Aktivitasnya sehari-hari, seperti menyiapkan konsumsi anak, memasak bekal sekolah, mengantar anak, dan belajar menu khusus sesuai permintaan anak, menunjukkan komitmennya.

Kehadiran emosional memastikan dirinya selalu ada dalam momen penting tumbuh kembang anak. Kebahagiaan sejati muncul saat memenuhi keinginan sederhana sang anak.

Membahas film ‘Suamiku Lukaku’, Acha menuturkan adegan tersulit bukanlah saat beradegan KDRT. Kesulitan terberat justru saat beradu akting dengan aktris cilik Azkya Mahira.

Kondisi emosionalnya yang tidak stabil saat syuting membuatnya merasa sangat emosional. Wajah Azkya yang mirip dengan anak kandungnya membuat batasan film dan kenyataan kabur.

Karakter Amina yang diperjuangkannya, seorang ibu berjuang demi kesehatan putri, memicu refleksi diri Acha. Ia mempertanyakan apakah sudah menjadi orang tua yang baik di dunia nyata.
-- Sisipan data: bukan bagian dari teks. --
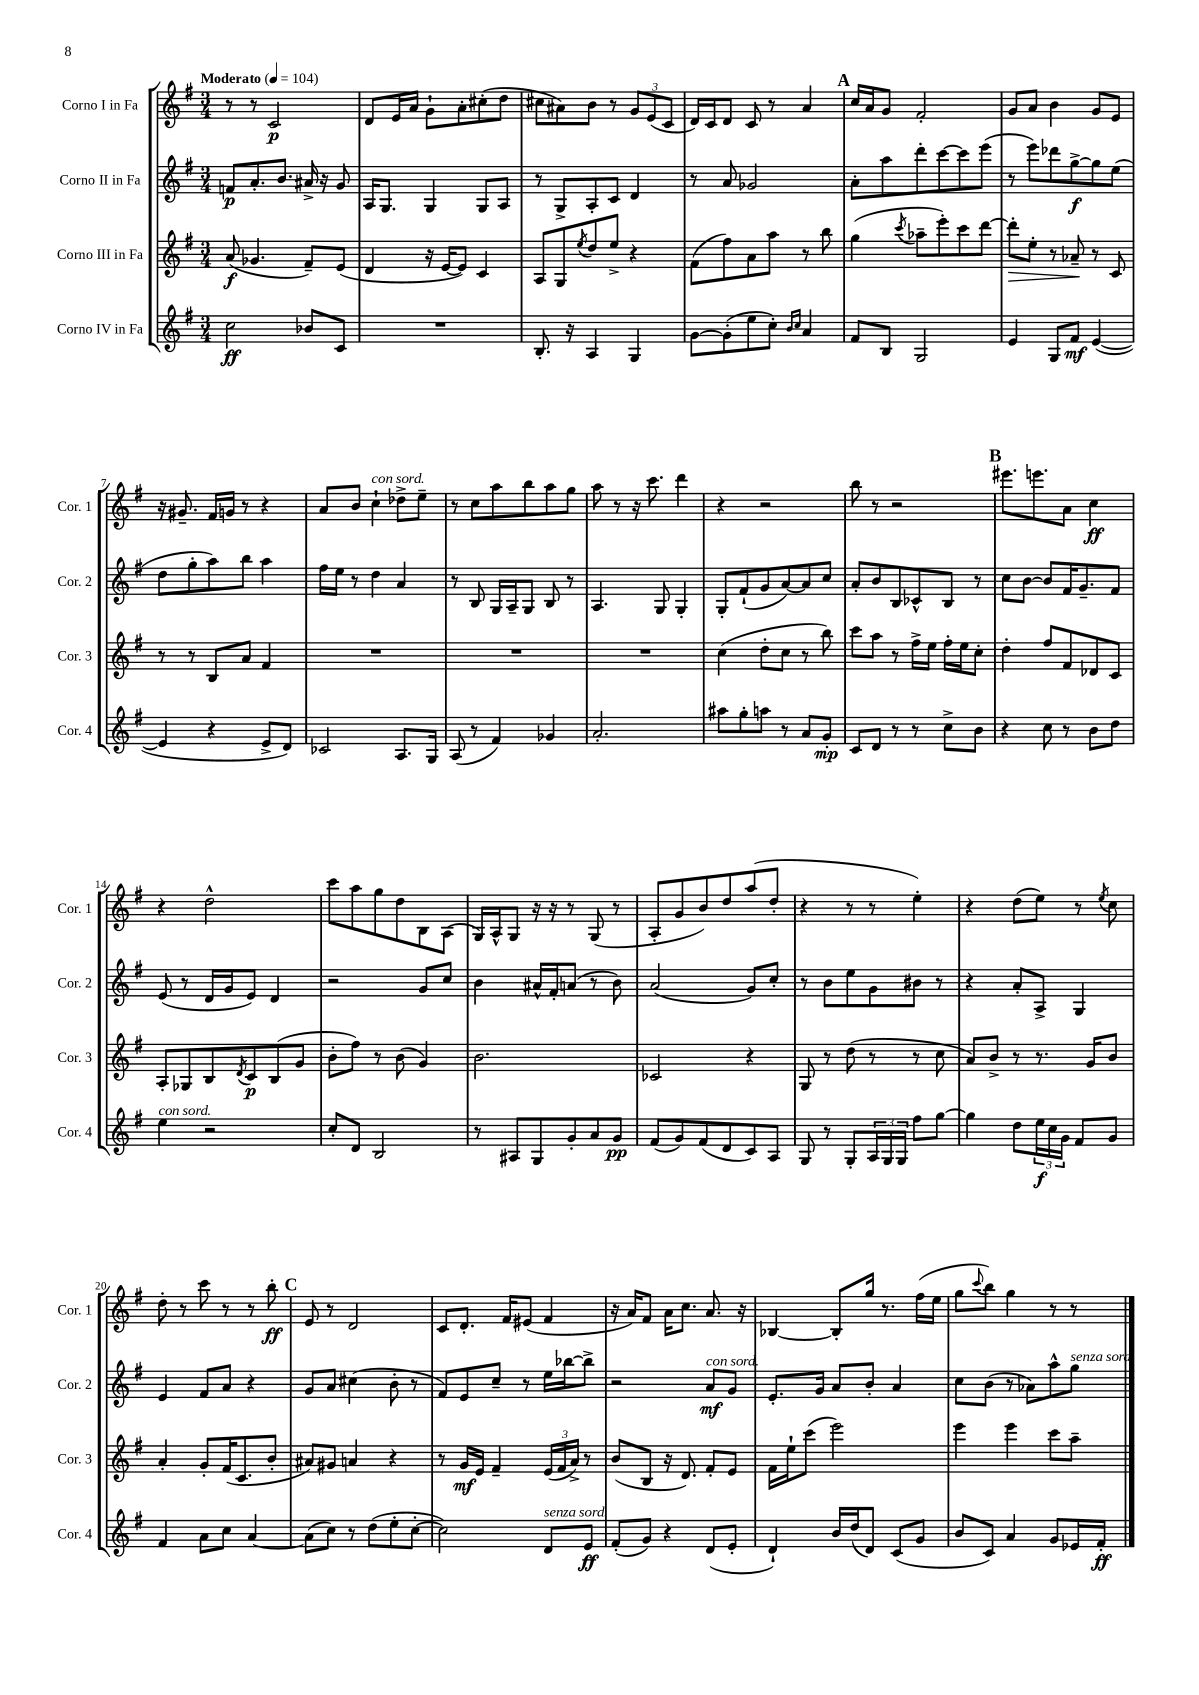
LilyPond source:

<<
\new StaffGroup <<
\new Staff = "s0" \with { instrumentName = "Corno I in Fa" shortInstrumentName = "Cor. 1" } {
    \clef treble \key g \major \numericTimeSignature \time 3/4 \tempo "Moderato" 4 = 104
    r8 r8 c'2\p |
    d'8 e'16 a'16 g'8-! a'8-. cis''8-.( d''8 |
    cis''8 ais'8) b'8 r8 \tuplet 3/2 { g'8 e'8( c'8 } |
    d'16) c'16 d'8 c'8 r8 a'4 |
    \mark \markup { \bold "A" } c''16 a'16 g'8 fis'2-. |
    g'8 a'8 b'4 g'8 e'8 |
    r16 gis'8.-- fis'16 g'16 r8 r4 |
    a'8 b'8 c''4-!^\markup { \italic "con sord." } des''8-> e''8-- |
    r8 c''8 a''8 b''8 a''8 g''8 |
    a''8 r8 r16 c'''8. d'''4 |
    r4 r2 |
    b''8 r8 r2 |
    \mark \markup { \bold "B" } eis'''8. e'''8. a'8 c''4\ff |
    r4 d''2-^ |
    c'''8 a''8 g''8 d''8 b8 a8( |
    g16) a16-^ g8 r16 r16 r8 g8( r8 |
    a8-. g'8 b'8) d''8 a''8( d''8-. |
    r4 r8 r8 e''4-.) |
    r4 d''8( e''8) r8 \acciaccatura { e''8 } c''8 |
    d''8-. r8 c'''8 r8 r8 b''8-.\ff |
    \mark \markup { \bold "C" } e'8 r8 d'2 |
    c'8 d'8.-. fis'16 eis'8( fis'4 |
    r16 a'16) fis'8 a'16 c''8. a'8. r16 |
    bes4~ bes8-. g''16 r8. fis''16( e''16 |
    g''8 \appoggiatura { c'''8 } b''8) g''4 r8 r8 \bar "|." |
}
\new Staff = "s1" \with { instrumentName = "Corno II in Fa" shortInstrumentName = "Cor. 2" } {
    \clef treble \key g \major \numericTimeSignature \time 3/4
    f'8\p a'8.-. b'8. ais'16-> r16 g'8 |
    a16 g8. g4 g8 a8 |
    r8 g8-> a8-. c'8 d'4 |
    r8 a'8 ges'2 |
    \mark \markup { \bold "A" } a'8-. a''8 d'''8-. c'''8~ c'''8 e'''8( |
    r8 e'''8) des'''8 g''8~->\f g''8 e''8( |
    d''8 g''8-. a''8) b''8 a''4 |
    fis''16 e''16 r8 d''4 a'4 |
    r8 b8 g16 a16-- g8 b8 r8 |
    a4. g8 g4-. |
    g8-. fis'8-!( g'8 a'8~) a'8 c''8 |
    a'8-. b'8 b8 ces'8-^ b8 r8 |
    \mark \markup { \bold "B" } c''8 b'8~ b'8 fis'16 g'8.-- fis'8 |
    e'8( r8 d'16 g'16 e'8) d'4 |
    r2 g'8 c''8 |
    b'4 ais'16-^ fis'16-. a'8( r8 b'8) |
    a'2( g'8) c''8-. |
    r8 b'8 e''8 g'8 bis'8 r8 |
    r4 a'8-. a8-> g4 |
    e'4 fis'8 a'8 r4 |
    \mark \markup { \bold "C" } g'8 a'8 cis''4( b'8-. r8 |
    fis'8) e'8 c''8-- r8 e''16 bes''16~ bes''8-> |
    r2 a'8\mf^\markup { \italic "con sord." } g'8 |
    e'8.-. g'16 a'8 b'8-. a'4 |
    c''8 b'8( r8 aes'8) a''8-^ g''8^\markup { \italic "senza sord." } \bar "|." |
}
\new Staff = "s2" \with { instrumentName = "Corno III in Fa" shortInstrumentName = "Cor. 3" } {
    \clef treble \key g \major \numericTimeSignature \time 3/4
    a'8\f( ges'4. fis'8--) e'8( |
    d'4 r16 e'16~ e'8) c'4 |
    a8 g8 \acciaccatura { e''8 } d''8 e''8-> r4 |
    fis'8( fis''8) a'8 a''8 r8 b''8 |
    \mark \markup { \bold "A" } g''4( \acciaccatura { c'''8 } aes''8-- e'''8-.) c'''8 d'''8~ |
    d'''8-.\> e''8-. r8 aes'8--\! r8 c'8 |
    r8 r8 b8 a'8 fis'4 |
    R2. |
    R2. |
    R2. |
    c''4( d''8-. c''8 r8 b''8) |
    c'''8 a''8 r8 fis''16-> e''16 fis''16-. e''16 c''8-. |
    \mark \markup { \bold "B" } d''4-. fis''8 fis'8 des'8 c'8 |
    a8-. ges8 b8 \acciaccatura { d'8 } c'8\p b8( g'8 |
    b'8-. fis''8) r8 b'8( g'4) |
    b'2. |
    ces'2 r4 |
    g8 r8 d''8( r8 r8 c''8 |
    a'8) b'8-> r8 r8. g'16 b'8 |
    a'4-. g'8-. fis'16( c'8. b'8-. |
    \mark \markup { \bold "C" } ais'8) gis'8 a'4 r4 |
    r8 g'16\mf e'16 fis'4-- \tuplet 3/2 { e'16( fis'16 a'16->) } r8 |
    b'8( b8 r16 d'8.) fis'8-. e'8 |
    fis'16 e''16-! c'''8( e'''2) |
    e'''4 e'''4 c'''8 a''8-- \bar "|." |
}
\new Staff = "s3" \with { instrumentName = "Corno IV in Fa" shortInstrumentName = "Cor. 4" } {
    \clef treble \key g \major \numericTimeSignature \time 3/4
    c''2\ff bes'8 c'8 |
    R2. |
    b8.-. r16 a4 g4 |
    g'8~ g'8-.( e''8 c''8-.) \grace { b'16 c''16 } a'4 |
    \mark \markup { \bold "A" } fis'8 b8 g2 |
    e'4 g8 fis'8\mf e'4~( |
    e'4 r4 e'8-> d'8) |
    ces'2 a8. g16 |
    a8( r8 fis'4) ges'4 |
    a'2.-. |
    ais''8 g''8-. a''8 r8 a'8 g'8-.\mp |
    c'8 d'8 r8 r8 c''8-> b'8 |
    \mark \markup { \bold "B" } r4 c''8 r8 b'8 d''8 |
    e''4^\markup { \italic "con sord." } r2 |
    c''8-. d'8 b2 |
    r8 ais8 g8 g'8-. a'8 g'8\pp |
    fis'8( g'8) fis'8( d'8 c'8) a8 |
    g8 r8 g8-. \tuplet 3/2 { a16 g16 g16 } fis''8 g''8~ |
    g''4 d''8 \tuplet 3/2 { e''16\f c''16 g'16 } fis'8 g'8 |
    fis'4 a'8 c''8 a'4~ |
    \mark \markup { \bold "C" } a'8( c''8) r8 d''8( e''8-. c''8~-. |
    c''2) d'8^\markup { \italic "senza sord." } e'8\ff |
    fis'8-.( g'8) r4 d'8( e'8-. |
    d'4-!) b'16 d''16( d'8) c'8( g'8 |
    b'8 c'8) a'4 g'8 ees'16 fis'16-.\ff \bar "|." |
}
>>
>>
Acha berharap tindakannya sehari-hari menjadi teladan positif bagi sang buah hati. Film ‘Suamiku Lukaku’ membawa misi sosial kampanye stop KDRT.

Melalui peran Amina, Acha ingin menunjukkan luka yang tidak terlihat fisik memiliki dampak nyata bagi korban. Film ini diharapkan dapat menyuarakan pesan penting ini pada 2026.